▶ YOUR INSTRUCTIONS
Set the records down again. Match every line exactly.

Saved entries
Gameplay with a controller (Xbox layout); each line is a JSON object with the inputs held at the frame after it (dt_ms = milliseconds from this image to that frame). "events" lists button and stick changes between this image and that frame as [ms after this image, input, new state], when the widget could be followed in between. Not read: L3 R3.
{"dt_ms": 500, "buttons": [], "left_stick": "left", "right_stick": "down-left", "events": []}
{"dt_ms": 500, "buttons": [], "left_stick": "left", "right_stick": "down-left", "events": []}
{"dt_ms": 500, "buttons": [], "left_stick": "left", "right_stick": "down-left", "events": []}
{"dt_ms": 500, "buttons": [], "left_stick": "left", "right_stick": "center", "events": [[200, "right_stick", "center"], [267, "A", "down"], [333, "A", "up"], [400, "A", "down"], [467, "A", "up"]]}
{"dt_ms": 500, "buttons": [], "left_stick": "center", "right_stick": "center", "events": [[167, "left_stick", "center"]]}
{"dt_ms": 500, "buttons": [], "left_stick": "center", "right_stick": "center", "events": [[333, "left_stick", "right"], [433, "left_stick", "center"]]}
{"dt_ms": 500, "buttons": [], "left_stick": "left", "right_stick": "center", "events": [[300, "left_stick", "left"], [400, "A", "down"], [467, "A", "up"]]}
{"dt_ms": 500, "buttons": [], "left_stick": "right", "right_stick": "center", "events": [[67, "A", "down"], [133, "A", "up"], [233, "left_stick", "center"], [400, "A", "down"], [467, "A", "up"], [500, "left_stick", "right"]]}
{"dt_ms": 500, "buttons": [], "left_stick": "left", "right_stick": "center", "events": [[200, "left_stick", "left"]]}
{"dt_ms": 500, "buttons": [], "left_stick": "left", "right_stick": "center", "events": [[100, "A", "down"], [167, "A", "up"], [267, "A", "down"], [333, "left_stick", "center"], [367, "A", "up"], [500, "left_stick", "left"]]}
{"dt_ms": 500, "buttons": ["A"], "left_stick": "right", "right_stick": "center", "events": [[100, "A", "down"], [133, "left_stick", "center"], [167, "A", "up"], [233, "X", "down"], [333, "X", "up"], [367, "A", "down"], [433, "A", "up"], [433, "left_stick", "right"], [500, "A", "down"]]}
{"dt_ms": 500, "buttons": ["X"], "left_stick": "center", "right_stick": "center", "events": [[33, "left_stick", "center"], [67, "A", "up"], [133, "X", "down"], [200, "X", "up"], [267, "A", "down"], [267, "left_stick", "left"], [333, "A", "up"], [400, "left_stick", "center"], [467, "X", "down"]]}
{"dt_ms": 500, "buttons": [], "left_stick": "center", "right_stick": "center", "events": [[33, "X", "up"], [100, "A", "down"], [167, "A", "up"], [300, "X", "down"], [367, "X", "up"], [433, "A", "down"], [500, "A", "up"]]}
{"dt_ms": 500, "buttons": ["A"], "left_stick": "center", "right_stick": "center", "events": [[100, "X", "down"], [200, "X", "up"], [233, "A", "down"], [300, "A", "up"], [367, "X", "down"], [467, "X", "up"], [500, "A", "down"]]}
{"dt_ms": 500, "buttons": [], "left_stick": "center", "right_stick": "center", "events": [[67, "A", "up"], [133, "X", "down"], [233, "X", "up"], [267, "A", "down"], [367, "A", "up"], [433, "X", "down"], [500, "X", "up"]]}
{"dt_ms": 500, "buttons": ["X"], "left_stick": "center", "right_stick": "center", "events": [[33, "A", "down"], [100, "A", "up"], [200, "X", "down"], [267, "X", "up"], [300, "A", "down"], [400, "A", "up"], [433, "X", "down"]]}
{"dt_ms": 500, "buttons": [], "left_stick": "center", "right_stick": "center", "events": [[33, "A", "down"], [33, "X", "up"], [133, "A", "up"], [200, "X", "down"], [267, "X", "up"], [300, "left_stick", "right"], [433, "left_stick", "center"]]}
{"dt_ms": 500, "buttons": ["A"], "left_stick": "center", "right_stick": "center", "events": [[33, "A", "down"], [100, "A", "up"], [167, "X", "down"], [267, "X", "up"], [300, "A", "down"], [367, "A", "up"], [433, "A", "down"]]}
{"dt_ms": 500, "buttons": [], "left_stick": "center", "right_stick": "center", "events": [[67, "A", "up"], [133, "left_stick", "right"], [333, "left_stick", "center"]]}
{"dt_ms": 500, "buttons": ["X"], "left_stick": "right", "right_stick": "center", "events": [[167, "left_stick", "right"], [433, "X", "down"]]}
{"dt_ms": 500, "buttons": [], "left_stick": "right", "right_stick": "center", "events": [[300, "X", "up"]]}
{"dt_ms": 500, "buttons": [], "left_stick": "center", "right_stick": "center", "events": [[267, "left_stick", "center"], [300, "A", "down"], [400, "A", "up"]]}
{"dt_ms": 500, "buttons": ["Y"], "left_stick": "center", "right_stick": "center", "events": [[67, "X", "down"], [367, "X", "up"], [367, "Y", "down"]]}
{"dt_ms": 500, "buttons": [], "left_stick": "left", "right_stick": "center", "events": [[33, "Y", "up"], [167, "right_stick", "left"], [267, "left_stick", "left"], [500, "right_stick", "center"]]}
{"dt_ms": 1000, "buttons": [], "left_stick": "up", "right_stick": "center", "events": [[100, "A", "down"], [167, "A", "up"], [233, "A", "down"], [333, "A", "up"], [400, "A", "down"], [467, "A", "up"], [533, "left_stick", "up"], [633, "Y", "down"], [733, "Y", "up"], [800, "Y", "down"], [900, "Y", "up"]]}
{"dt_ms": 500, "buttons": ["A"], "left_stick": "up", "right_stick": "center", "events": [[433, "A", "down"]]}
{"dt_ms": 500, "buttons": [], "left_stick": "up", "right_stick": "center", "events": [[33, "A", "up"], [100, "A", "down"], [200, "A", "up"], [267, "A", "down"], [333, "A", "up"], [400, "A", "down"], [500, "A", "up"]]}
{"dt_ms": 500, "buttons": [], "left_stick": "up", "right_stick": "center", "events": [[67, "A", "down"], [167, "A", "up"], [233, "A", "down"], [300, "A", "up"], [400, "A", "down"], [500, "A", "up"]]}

▶ TASK RESULT
Gameplay with a controller (Xbox layout); each line is a JSON object with the inputs held at the frame after it (dt_ms = milliseconds from this image to that frame). "events" lists button and stick changes between this image and that frame as [ms after this image, input, new state], when the widget could be followed in between. Not read: L3 R3.
{"dt_ms": 500, "buttons": [], "left_stick": "left", "right_stick": "down-left", "events": []}
{"dt_ms": 500, "buttons": [], "left_stick": "left", "right_stick": "down-left", "events": []}
{"dt_ms": 500, "buttons": [], "left_stick": "left", "right_stick": "down-left", "events": []}
{"dt_ms": 500, "buttons": [], "left_stick": "left", "right_stick": "center", "events": [[200, "right_stick", "center"], [267, "A", "down"], [333, "A", "up"], [400, "A", "down"], [467, "A", "up"]]}
{"dt_ms": 500, "buttons": [], "left_stick": "center", "right_stick": "center", "events": [[167, "left_stick", "center"]]}
{"dt_ms": 500, "buttons": [], "left_stick": "center", "right_stick": "center", "events": [[333, "left_stick", "right"], [433, "left_stick", "center"]]}
{"dt_ms": 500, "buttons": [], "left_stick": "left", "right_stick": "center", "events": [[300, "left_stick", "left"], [400, "A", "down"], [467, "A", "up"]]}
{"dt_ms": 500, "buttons": [], "left_stick": "right", "right_stick": "center", "events": [[67, "A", "down"], [133, "A", "up"], [233, "left_stick", "center"], [400, "A", "down"], [467, "A", "up"], [500, "left_stick", "right"]]}
{"dt_ms": 500, "buttons": [], "left_stick": "left", "right_stick": "center", "events": [[200, "left_stick", "left"]]}
{"dt_ms": 500, "buttons": [], "left_stick": "left", "right_stick": "center", "events": [[100, "A", "down"], [167, "A", "up"], [267, "A", "down"], [333, "left_stick", "center"], [367, "A", "up"], [500, "left_stick", "left"]]}
{"dt_ms": 500, "buttons": ["A"], "left_stick": "right", "right_stick": "center", "events": [[100, "A", "down"], [133, "left_stick", "center"], [167, "A", "up"], [233, "X", "down"], [333, "X", "up"], [367, "A", "down"], [433, "A", "up"], [433, "left_stick", "right"], [500, "A", "down"]]}
{"dt_ms": 500, "buttons": ["X"], "left_stick": "center", "right_stick": "center", "events": [[33, "left_stick", "center"], [67, "A", "up"], [133, "X", "down"], [200, "X", "up"], [267, "A", "down"], [267, "left_stick", "left"], [333, "A", "up"], [400, "left_stick", "center"], [467, "X", "down"]]}
{"dt_ms": 500, "buttons": [], "left_stick": "center", "right_stick": "center", "events": [[33, "X", "up"], [100, "A", "down"], [167, "A", "up"], [300, "X", "down"], [367, "X", "up"], [433, "A", "down"], [500, "A", "up"]]}
{"dt_ms": 500, "buttons": ["A"], "left_stick": "center", "right_stick": "center", "events": [[100, "X", "down"], [200, "X", "up"], [233, "A", "down"], [300, "A", "up"], [367, "X", "down"], [467, "X", "up"], [500, "A", "down"]]}
{"dt_ms": 500, "buttons": [], "left_stick": "center", "right_stick": "center", "events": [[67, "A", "up"], [133, "X", "down"], [233, "X", "up"], [267, "A", "down"], [367, "A", "up"], [433, "X", "down"], [500, "X", "up"]]}
{"dt_ms": 500, "buttons": ["X"], "left_stick": "center", "right_stick": "center", "events": [[33, "A", "down"], [100, "A", "up"], [200, "X", "down"], [267, "X", "up"], [300, "A", "down"], [400, "A", "up"], [433, "X", "down"]]}
{"dt_ms": 500, "buttons": [], "left_stick": "center", "right_stick": "center", "events": [[33, "A", "down"], [33, "X", "up"], [133, "A", "up"], [200, "X", "down"], [267, "X", "up"], [300, "left_stick", "right"], [433, "left_stick", "center"]]}
{"dt_ms": 500, "buttons": ["A"], "left_stick": "center", "right_stick": "center", "events": [[33, "A", "down"], [100, "A", "up"], [167, "X", "down"], [267, "X", "up"], [300, "A", "down"], [367, "A", "up"], [433, "A", "down"]]}
{"dt_ms": 500, "buttons": [], "left_stick": "center", "right_stick": "center", "events": [[67, "A", "up"], [133, "left_stick", "right"], [333, "left_stick", "center"]]}
{"dt_ms": 500, "buttons": ["X"], "left_stick": "right", "right_stick": "center", "events": [[167, "left_stick", "right"], [433, "X", "down"]]}
{"dt_ms": 500, "buttons": [], "left_stick": "right", "right_stick": "center", "events": [[300, "X", "up"]]}
{"dt_ms": 500, "buttons": [], "left_stick": "center", "right_stick": "center", "events": [[267, "left_stick", "center"], [300, "A", "down"], [400, "A", "up"]]}
{"dt_ms": 500, "buttons": ["Y"], "left_stick": "center", "right_stick": "center", "events": [[67, "X", "down"], [367, "X", "up"], [367, "Y", "down"]]}
{"dt_ms": 500, "buttons": [], "left_stick": "left", "right_stick": "center", "events": [[33, "Y", "up"], [167, "right_stick", "left"], [267, "left_stick", "left"], [500, "right_stick", "center"]]}
{"dt_ms": 1000, "buttons": [], "left_stick": "up", "right_stick": "center", "events": [[100, "A", "down"], [167, "A", "up"], [233, "A", "down"], [333, "A", "up"], [400, "A", "down"], [467, "A", "up"], [533, "left_stick", "up"], [633, "Y", "down"], [733, "Y", "up"], [800, "Y", "down"], [900, "Y", "up"]]}
{"dt_ms": 500, "buttons": ["A"], "left_stick": "up", "right_stick": "center", "events": [[433, "A", "down"]]}
{"dt_ms": 500, "buttons": [], "left_stick": "up", "right_stick": "center", "events": [[33, "A", "up"], [100, "A", "down"], [200, "A", "up"], [267, "A", "down"], [333, "A", "up"], [400, "A", "down"], [500, "A", "up"]]}
{"dt_ms": 500, "buttons": [], "left_stick": "up", "right_stick": "center", "events": [[67, "A", "down"], [167, "A", "up"], [233, "A", "down"], [300, "A", "up"], [400, "A", "down"], [500, "A", "up"]]}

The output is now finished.